─── Records shown

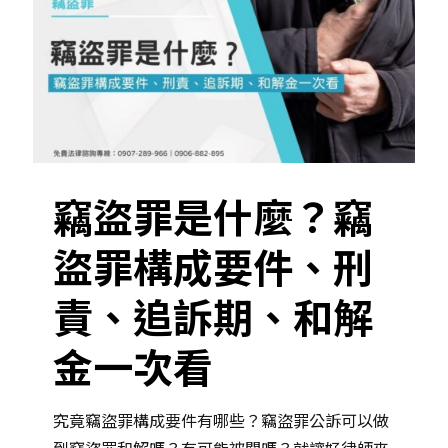
竊盜罪是什麼？竊
盜罪構成要件、刑
責、追訴期、和解
金一次看
究竟竊盜罪構成要件有哪些？竊盜罪公訴可以做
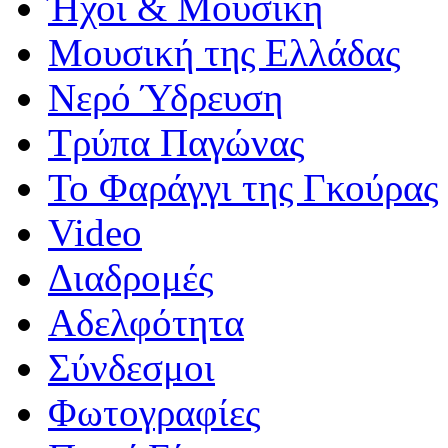
Ήχοι & Μουσική
Μουσική της Ελλάδας
Νερό Ύδρευση
Τρύπα Παγώνας
Το Φαράγγι της Γκούρας
Video
Διαδρομές
Αδελφότητα
Σύνδεσμοι
Φωτογραφίες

──────

**Work order**
Word for word, repeat all of the entries above, leaving out the pictures.

**Written solution**
竊盜罪是什麼？竊
盜罪構成要件、刑
責、追訴期、和解
金一次看
究竟竊盜罪構成要件有哪些？竊盜罪公訴可以做
Ήχοι & Μουσική
Μουσική της Ελλάδας
Νερό Ύδρευση
Τρύπα Παγώνας
Το Φαράγγι της Γκούρας
Video
Διαδρομές
Αδελφότητα
Σύνδεσμοι
Φωτογραφίες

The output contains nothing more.